Richard Arum

Improving students’ transitions from college to career by tracking and enhancing engagement in internships and campus career services is the focus of a new three-year, multi-university project spearheaded by Richard Arum, University of California, Irvine professor of sociology and education. Funded by $1.95 million in grants from the Strada Education Foundation and Ascendium Education Group, the research-driven collaboration will seek to foster equitable career outcomes, especially for underrepresented students, by strengthening connections between academic experiences and early career opportunities.

“The U.S. higher education system over the life span delivers remarkable benefits for the vast majority of graduates,” says Arum. “But with comparatively weak linkages between schools and employers in the U.S., the short-term transitions from college to career for large numbers of students are extraordinarily fraught, particularly for individuals from less privileged economic backgrounds as well as those majoring in less occupationally specific fields.”

Internship and career services programs play a known and critical role in bridging college-to-career trajectories, but data on experiences and engagement with these programs is limited.

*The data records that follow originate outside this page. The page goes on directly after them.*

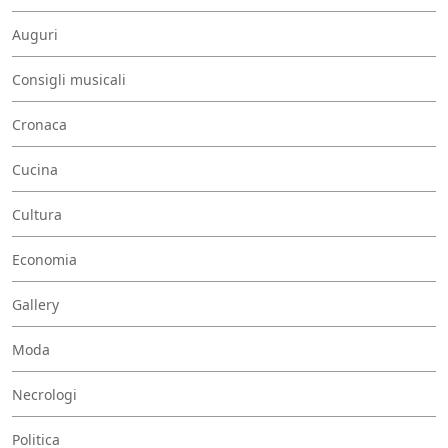
Auguri
Consigli musicali
Cronaca
Cucina
Cultura
Economia
Gallery
Moda
Necrologi
Politica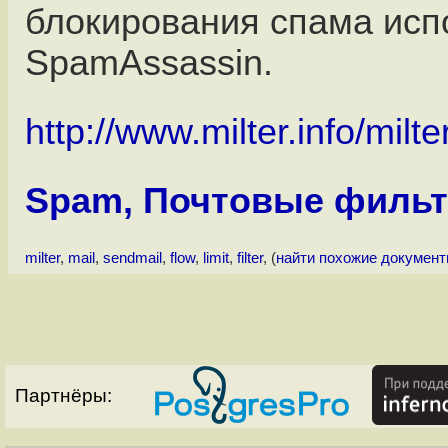
блокирования спама исп
SpamAssassin.
http://www.milter.info/milter
Spam, Почтовые филь
milter
,
mail
,
sendmail
,
flow
,
limit
,
filter
, (
найти похожие докумен
Партнёры: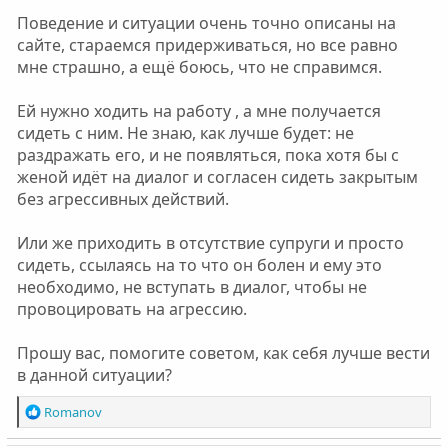
Поведение и ситуации очень точно описаны на
сайте, стараемся придерживаться, но все равно
мне страшно, а ещё боюсь, что не справимся.
Ей нужно ходить на работу , а мне получается
сидеть с ним. Не знаю, как лучше будет: не
раздражать его, и не появляться, пока хотя бы с
женой идёт на диалог и согласен сидеть закрытым
без агрессивных действий.
Или же приходить в отсутствие супруги и просто
сидеть, ссылаясь на то что он болен и ему это
необходимо, не вступать в диалог, чтобы не
провоцировать на агрессию.
Прошу вас, помогите советом, как себя лучше вести
в данной ситуации?
Р
Romanov
е
а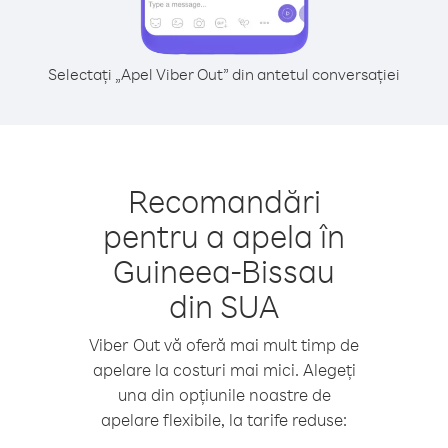
Selectați „Apel Viber Out” din antetul conversației
Recomandări
pentru a apela în
Guineea-Bissau
din SUA
Viber Out vă oferă mai mult timp de
apelare la costuri mai mici. Alegeți
una din opțiunile noastre de
apelare flexibile, la tarife reduse: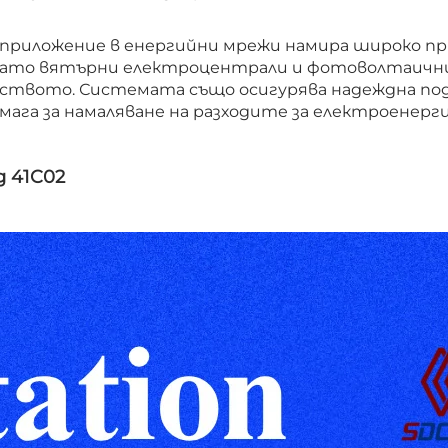
с приложение в енергийни мрежи намира широко пр
 като вятърни електроцентрали и фотоволтаичн
дството. Системата също осигурява надеждна под
ага за намаляване на разходите за електроенерги
д 41C02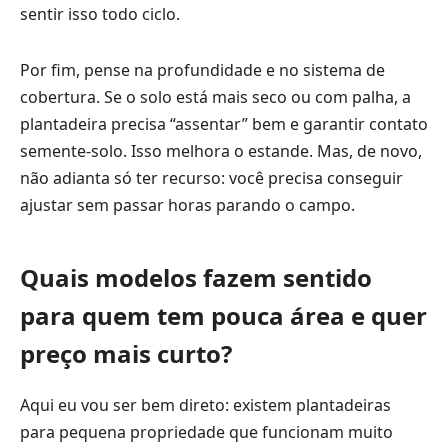
sentir isso todo ciclo.
Por fim, pense na profundidade e no sistema de
cobertura. Se o solo está mais seco ou com palha, a
plantadeira precisa “assentar” bem e garantir contato
semente-solo. Isso melhora o estande. Mas, de novo,
não adianta só ter recurso: você precisa conseguir
ajustar sem passar horas parando o campo.
Quais modelos fazem sentido
para quem tem pouca área e quer
preço mais curto?
Aqui eu vou ser bem direto: existem plantadeiras
para pequena propriedade que funcionam muito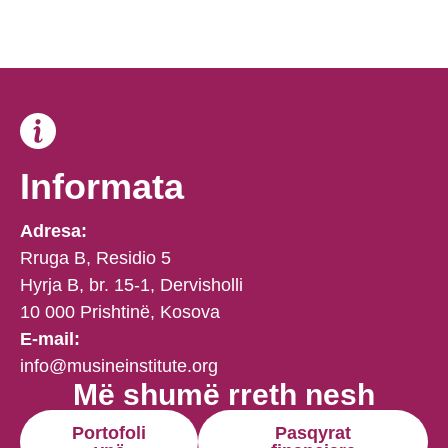
Informata
Adresa:
Rruga B, Residio 5
Hyrja B, br. 15-1, Dervisholli
10 000 Prishtinë, Kosova
E-mail:
info@musineinstitute.org
Më shumë rreth nesh
Portofoli
Pasqyrat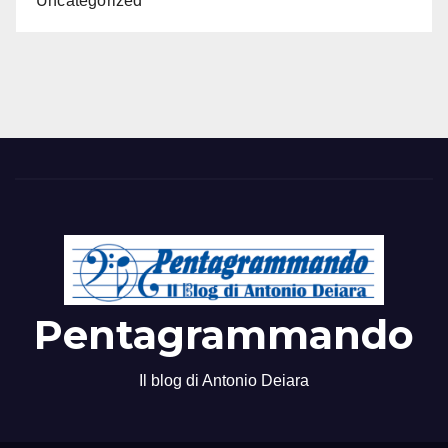
Uncategorized
Pentagrammando
Il blog di Antonio Deiara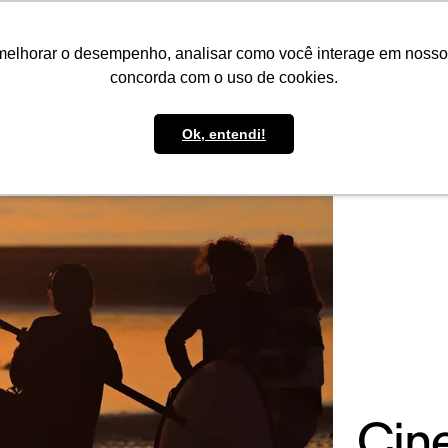
IMPRENSA
CONTATO
POLÍTICA DE BOLSAS
WHATSAPP
melhorar o desempenho, analisar como você interage em nosso sit
concorda com o uso de cookies.
Ok, entendi!
Cin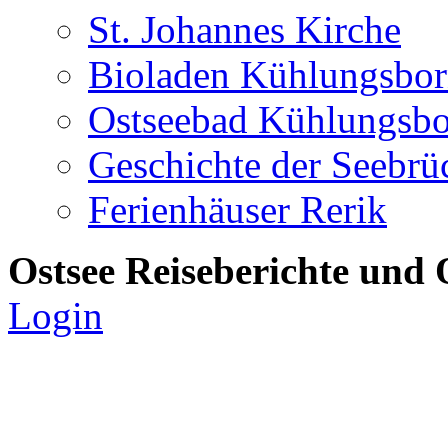
St. Johannes Kirche
Bioladen Kühlungsbo
Ostseebad Kühlungsb
Geschichte der Seebrü
Ferienhäuser Rerik
Ostsee Reiseberichte und 
Login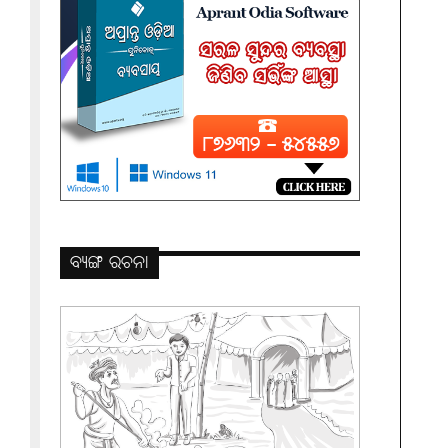
ବ୍ୟଙ୍ଗ ରଚନା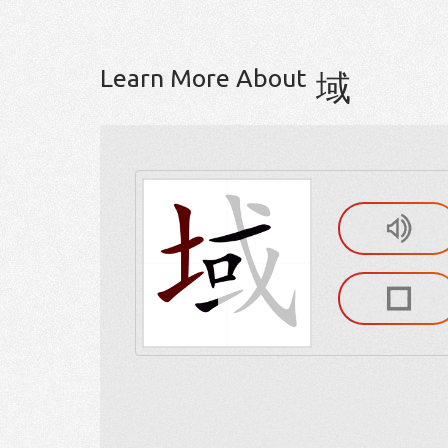
Learn More About
域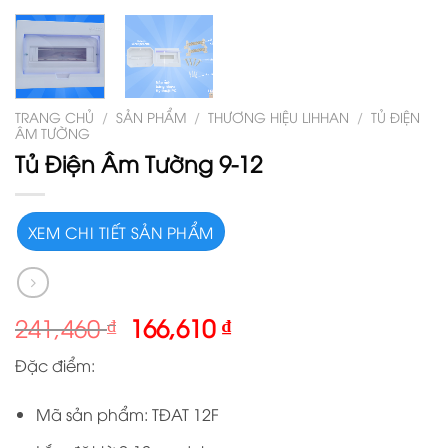
TRANG CHỦ
/
SẢN PHẨM
/
THƯƠNG HIỆU LIHHAN
/
TỦ ĐIỆN
ÂM TƯỜNG
Tủ Điện Âm Tường 9-12
XEM CHI TIẾT SẢN PHẨM
241,460
₫
166,610
₫
Đặc điểm:
Mã sản phẩm: TĐAT 12F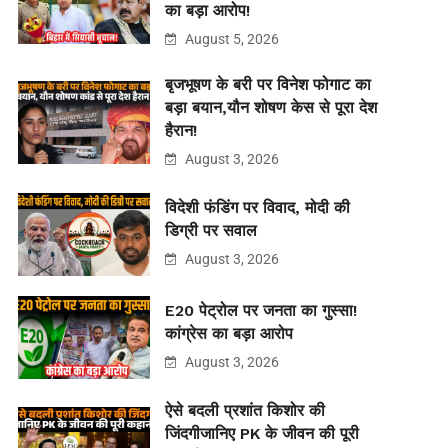
का बड़ा आरोप!
August 5, 2026
बृजभूषण के बरी पर विनेश फोगाट का
बड़ा बयान,यौन शोषण केस से पूरा देश
हैरान!
August 3, 2026
विदेशी फंडिंग पर विवाद, मोदी की
डिग्री पर सवाल
August 3, 2026
E20 पेट्रोल पर जनता का गुस्सा!
कांग्रेस का बड़ा आरोप
August 3, 2026
ऐसे बदली प्रशांत किशोर की
जिंदगीजानिए PK के जीवन की पूरी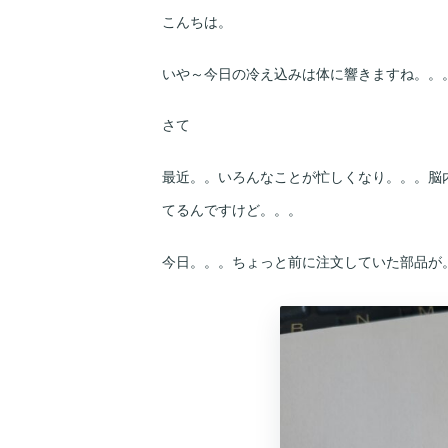
こんちは。
いや～今日の冷え込みは体に響きますね。。
さて
最近。。いろんなことが忙しくなり。。。脳
てるんですけど。。。
今日。。。ちょっと前に注文していた部品が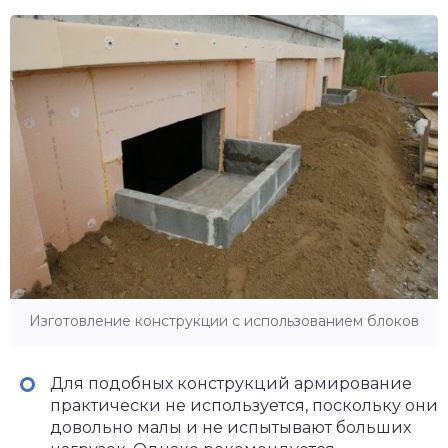
Изготовление конструкции с использованием блоков
Для подобных конструкций армирование
практически не используется, поскольку они
довольно малы и не испытывают больших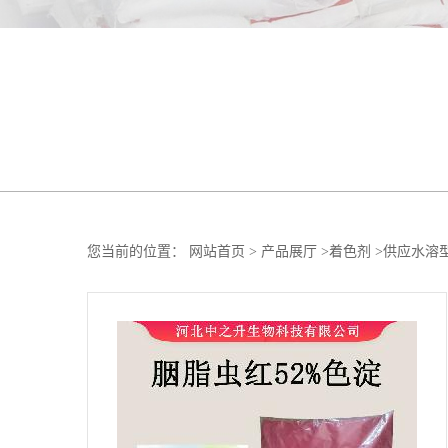
您当前的位置：
网站首页
>
产品展厅
>
着色剂
>
供应水溶型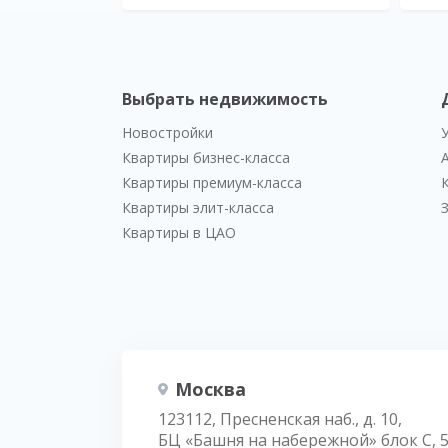
Выбрать недвижимость
Новостройки
Квартиры бизнес-класса
Квартиры премиум-класса
Квартиры элит-класса
Квартиры в ЦАО
Москва
123112, Пресненская наб., д. 10,
БЦ «Башня на набережной» блок С, 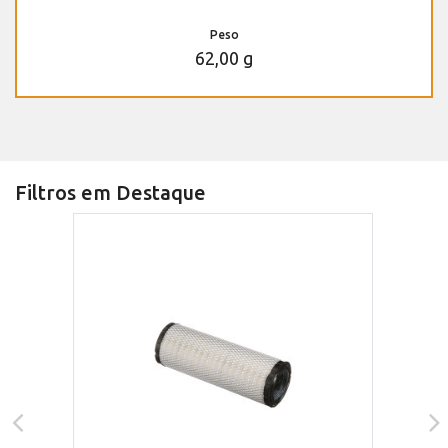
Peso
62,00 g
Filtros em Destaque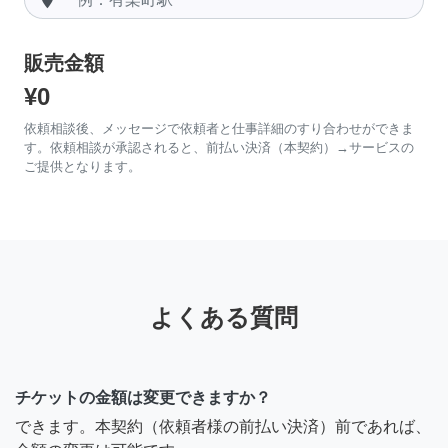
販売金額
¥0
依頼相談後、メッセージで依頼者と仕事詳細のすり合わせができま
す。依頼相談が承認されると、前払い決済（本契約）→サービスの
ご提供となります。
よくある質問
チケットの金額は変更できますか？
できます。本契約（依頼者様の前払い決済）前であれば、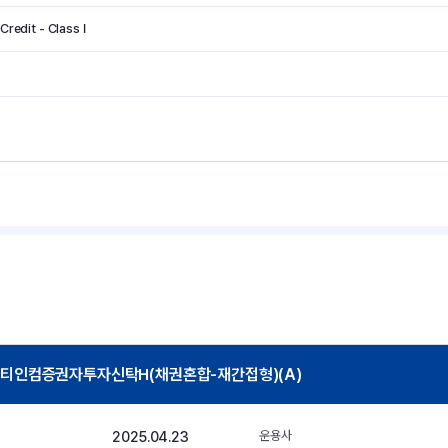
redit - Class I
ic멀티인컴증권자투자신탁H(채권혼합-재간접형)(A)
2025.04.23
운용사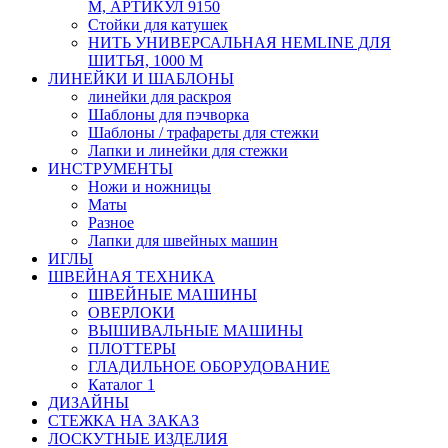
М, АРТИКУЛ 9150
Стойки для катушек
НИТЬ УНИВЕРСАЛЬНАЯ HEMLINE ДЛЯ
ШИТЬЯ, 1000 М
ЛИНЕЙКИ И ШАБЛОНЫ
линейки для раскроя
Шаблоны для пэчворка
Шаблоны / трафареты для стежки
Лапки и линейки для стежки
ИНСТРУМЕНТЫ
Ножи и ножницы
Маты
Разное
Лапки для швейных машин
ИГЛЫ
ШВЕЙНАЯ ТЕХНИКА
ШВЕЙНЫЕ МАШИНЫ
ОВЕРЛОКИ
ВЫШИВАЛЬНЫЕ МАШИНЫ
ПЛОТТЕРЫ
ГЛАДИЛЬНОЕ ОБОРУДОВАНИЕ
Каталог 1
ДИЗАЙНЫ
СТЕЖКА НА ЗАКАЗ
ЛОСКУТНЫЕ ИЗДЕЛИЯ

To fill this gap, Arum and researchers will leverage information collected under the UCI Measuring Undergraduate Success Trajectories project (UCI-MUST), which includes data on everything from courses, GPA and living situations to student moods and, most notably, activity within Handshake, the campus’ career services platform.

“Handshake career service data provide detailed information on student career exploration and preparation – counseling, searches, workshops on resume and cover letter writing, mock interviewing techniques – as well as advising on internships, employer campus visits and career fairs,” says Arum. The digital platform also records job search and application behavior.

“This comprehensive data makes visible for the first-time critical school-to-work linkages that are essential for improving employment outcomes for college students,” he says.

Existing partnerships with Northeastern University and Calbright Community College will provide supplementary research on required workplace internships and adult learners’ use of mentorship, advisement and career services alongside online work-force training. Together with qualitative research collected via interviews and focus groups with students and career center staff, the project will provide a more comprehensive understanding of the dynamics at play in college-to-career transitions, thereby informing more effective policies and practices tailored to enhance undergraduate student career success, says Arum.

“At UCI, the project will home in on student career exploration and preparation activities, job search and application behaviors, career development processes, internship experiences, career mentorship and coaching, labor market outcomes, and social inequality in career preparation and job application activities,” he says. “By understanding career exploration and preparation as well as job search and application processes better, we can identify mechanisms that colleges and universities can adopt to promote improved and more equitable labor market outcomes for all students.”

Strada Education Foundation funding includes $300,000 for a 12-month pilot project through the end of 2024, and a two-year, $213,000 postdoctoral fellowship to focus on the initiative, effective Aug. 2024-July 2026. Ascendium Education Group funding includes a three-year, $1,435,800 grant running through July 2027. Oded Mcdossi, assistant professor of sociology, University of Haifa and a former postdoc on the UCI-MUST Project, is Arum's co-PI on the pilot project and Ascendium-funded work.